- Title: Abbot of the monastery of Saint Peter and Saint Paul in Armagh
- Died: 1174
- Other names: Machabeus, Machabeo

Religious life
- Religion: Christianity

= Gilla Mo Chaidbeo =

Gilla Mo Chaidbeo (also known as Machabeo or Machabeus, died 1174) was a Gaelic-Irish Abbot.

==Biography==

Known as Machabeus in Latin, Gilla Mo Chaidbeo was the abbot of the monastery dedicated to Saint Peter and Saint Paul in Armagh. He served in this capacity for over thirty years, dying in 1174.
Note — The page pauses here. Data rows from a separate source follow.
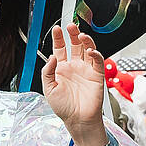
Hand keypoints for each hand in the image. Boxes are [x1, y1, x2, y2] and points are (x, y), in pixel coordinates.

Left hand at [42, 25, 108, 145]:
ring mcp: (86, 70)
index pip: (60, 48)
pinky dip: (95, 54)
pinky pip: (97, 61)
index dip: (59, 38)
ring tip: (81, 35)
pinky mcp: (97, 75)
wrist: (77, 120)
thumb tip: (52, 56)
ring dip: (85, 41)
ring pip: (87, 49)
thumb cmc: (63, 107)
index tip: (57, 29)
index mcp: (61, 68)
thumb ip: (48, 72)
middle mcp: (74, 66)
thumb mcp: (49, 88)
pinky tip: (90, 51)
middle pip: (75, 45)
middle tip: (71, 26)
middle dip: (73, 34)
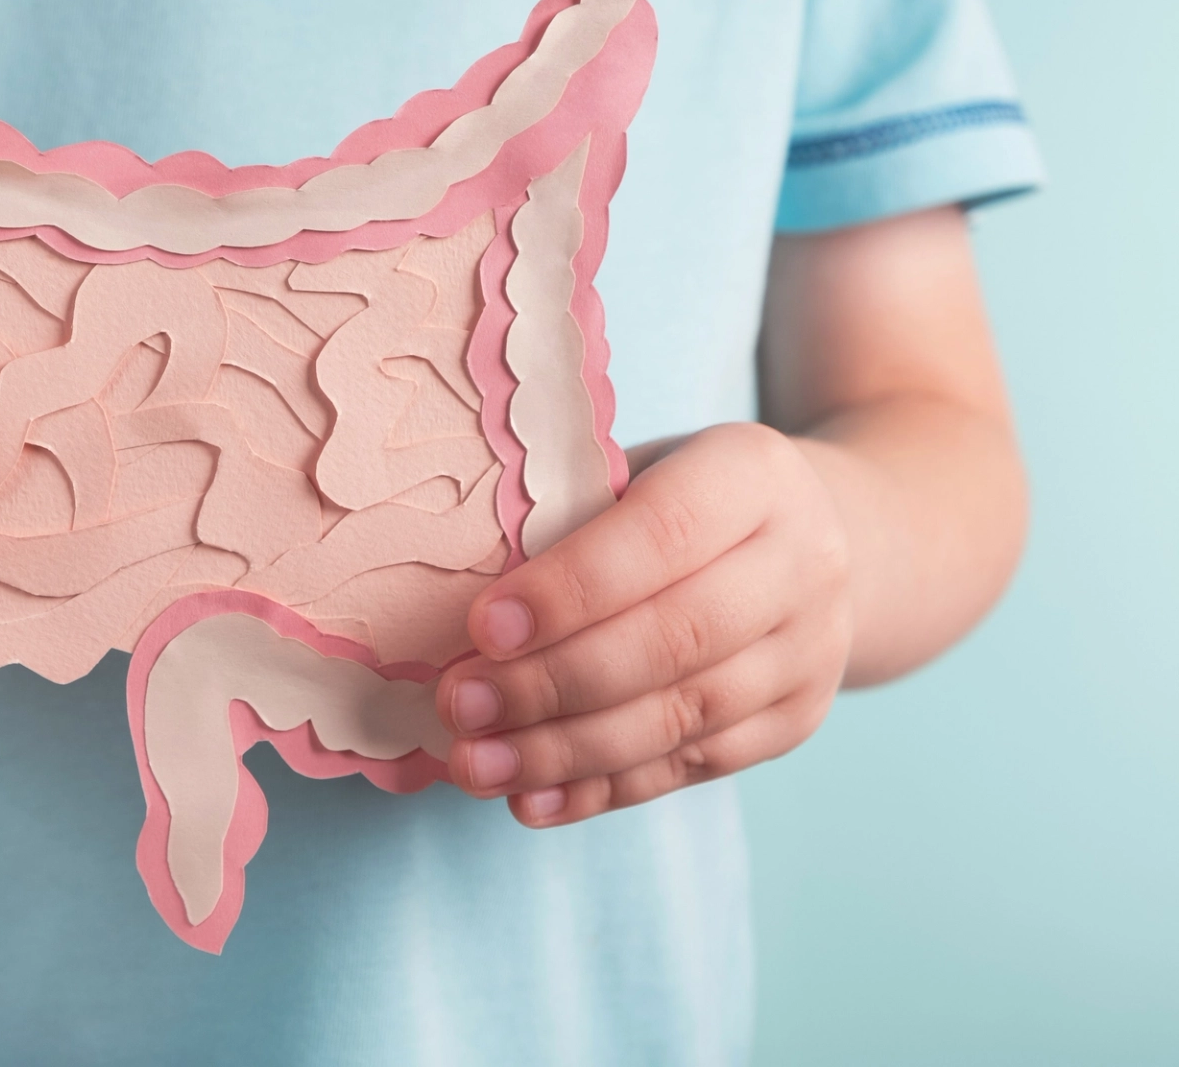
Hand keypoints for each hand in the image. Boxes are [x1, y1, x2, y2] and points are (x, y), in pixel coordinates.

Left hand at [436, 422, 852, 826]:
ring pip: (682, 716)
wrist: (821, 537)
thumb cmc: (679, 498)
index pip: (662, 534)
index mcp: (753, 474)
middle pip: (672, 639)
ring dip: (566, 751)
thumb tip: (453, 592)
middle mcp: (803, 562)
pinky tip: (532, 801)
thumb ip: (568, 517)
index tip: (482, 628)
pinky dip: (603, 789)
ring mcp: (811, 650)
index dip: (570, 588)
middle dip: (552, 682)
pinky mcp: (796, 721)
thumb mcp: (636, 472)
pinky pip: (693, 767)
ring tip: (477, 764)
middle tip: (461, 705)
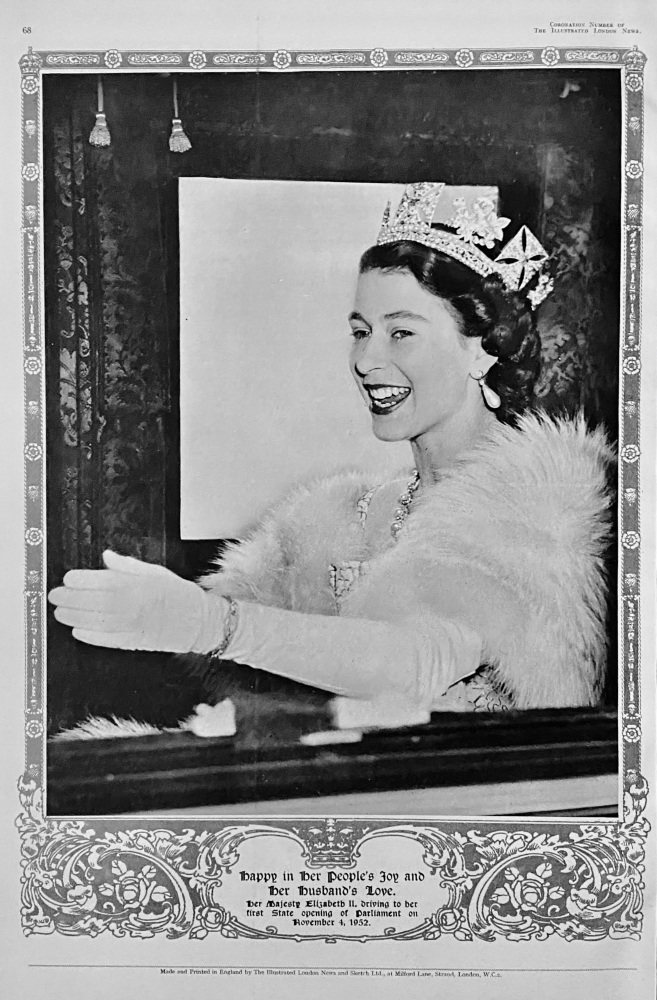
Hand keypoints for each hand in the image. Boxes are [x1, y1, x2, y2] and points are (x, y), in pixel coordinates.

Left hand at [48, 550, 227, 652]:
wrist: (200, 622)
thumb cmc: (179, 595)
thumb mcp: (156, 572)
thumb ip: (127, 566)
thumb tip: (106, 557)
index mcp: (137, 585)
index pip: (100, 581)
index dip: (79, 580)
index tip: (68, 578)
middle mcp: (132, 606)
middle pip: (92, 602)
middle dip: (69, 599)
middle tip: (55, 596)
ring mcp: (132, 626)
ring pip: (94, 622)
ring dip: (73, 618)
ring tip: (60, 613)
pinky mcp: (134, 642)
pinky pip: (106, 640)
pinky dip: (89, 636)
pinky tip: (77, 631)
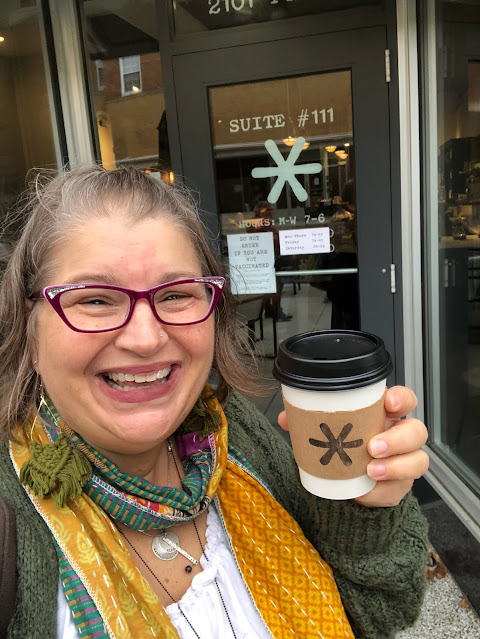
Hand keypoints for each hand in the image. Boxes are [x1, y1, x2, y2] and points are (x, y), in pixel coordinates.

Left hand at [277, 385, 428, 507]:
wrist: (345, 482)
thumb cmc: (342, 446)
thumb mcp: (327, 431)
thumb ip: (307, 421)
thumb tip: (287, 418)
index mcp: (384, 415)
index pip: (405, 400)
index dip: (402, 399)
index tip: (388, 403)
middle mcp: (400, 436)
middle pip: (416, 431)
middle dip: (398, 438)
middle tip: (372, 446)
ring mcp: (404, 462)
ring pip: (418, 461)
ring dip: (396, 466)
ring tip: (371, 471)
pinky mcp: (398, 487)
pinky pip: (398, 490)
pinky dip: (381, 492)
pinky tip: (365, 491)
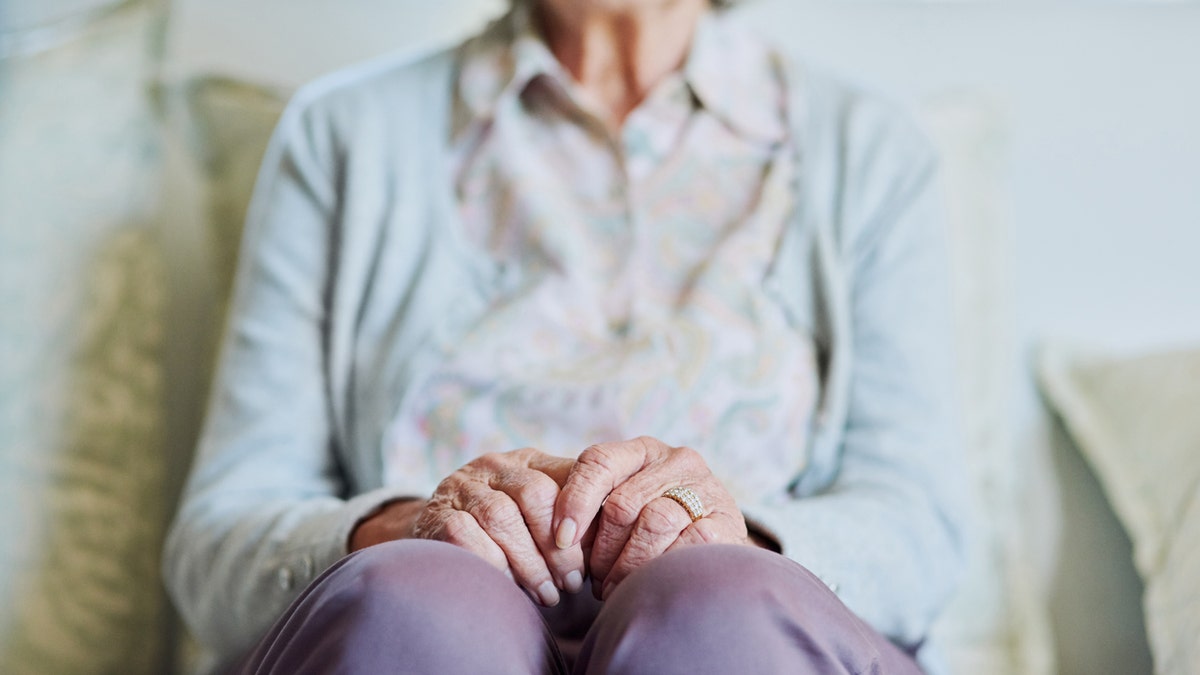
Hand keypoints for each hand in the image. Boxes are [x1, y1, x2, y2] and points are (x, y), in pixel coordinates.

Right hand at [409, 448, 583, 606]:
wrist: (439, 532)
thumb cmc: (505, 529)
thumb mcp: (538, 511)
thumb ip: (572, 515)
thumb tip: (613, 541)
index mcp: (527, 461)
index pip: (566, 476)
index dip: (583, 518)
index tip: (592, 562)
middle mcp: (494, 466)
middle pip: (534, 494)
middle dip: (557, 545)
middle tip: (571, 584)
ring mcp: (462, 488)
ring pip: (502, 517)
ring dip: (529, 563)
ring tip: (548, 595)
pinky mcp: (438, 516)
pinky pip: (467, 537)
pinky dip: (495, 566)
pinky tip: (510, 589)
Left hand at [553, 436, 751, 599]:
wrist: (716, 554)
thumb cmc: (653, 531)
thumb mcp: (623, 507)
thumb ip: (593, 510)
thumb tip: (558, 535)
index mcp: (643, 451)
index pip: (598, 461)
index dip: (574, 501)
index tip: (561, 539)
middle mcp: (676, 461)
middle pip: (621, 503)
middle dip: (600, 549)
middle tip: (593, 579)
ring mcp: (705, 488)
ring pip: (652, 523)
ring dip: (626, 565)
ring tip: (613, 588)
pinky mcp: (725, 521)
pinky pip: (684, 545)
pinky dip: (658, 568)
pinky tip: (647, 583)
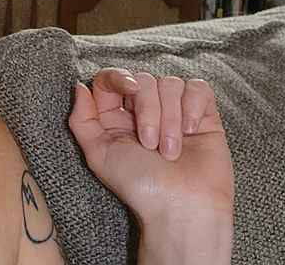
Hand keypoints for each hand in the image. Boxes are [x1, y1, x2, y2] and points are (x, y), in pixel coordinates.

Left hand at [68, 69, 233, 225]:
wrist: (181, 208)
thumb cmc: (140, 187)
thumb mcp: (99, 154)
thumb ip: (82, 119)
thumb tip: (80, 87)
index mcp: (117, 117)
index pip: (111, 78)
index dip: (118, 77)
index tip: (129, 90)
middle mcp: (145, 111)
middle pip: (144, 80)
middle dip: (148, 111)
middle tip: (150, 145)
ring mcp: (175, 112)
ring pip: (170, 84)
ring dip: (170, 119)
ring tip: (171, 151)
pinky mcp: (204, 117)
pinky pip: (199, 89)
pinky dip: (193, 106)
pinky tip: (191, 131)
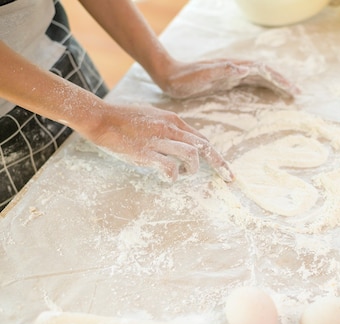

Gilla Mo Chaidbeo's death is the last to be commemorated in the Félire húi Gormáin or Martyrology of Gorman, which was written by his contemporary Máel Muire Ua Gormáin (Marianus Gorman) sometime in the second half of the 12th century. The preface suggests that it was written between Ruaidrí Ua Conchobair's accession to the high-kingship in 1166 and the death of Gilla meic Liac mac Diarmata (Gelasius. Archbishop of Armagh) in 1174, while John Colgan believed that the work was completed by c. 1167.

Allowing for a few extra days, the former suggestion is made plausible by the record of Gilla meic Liac's death on 27 March and that of Gilla Mo Chaidbeo on 31 March of the same year. However, it has also been argued that these are later insertions, whether by Gorman or another author.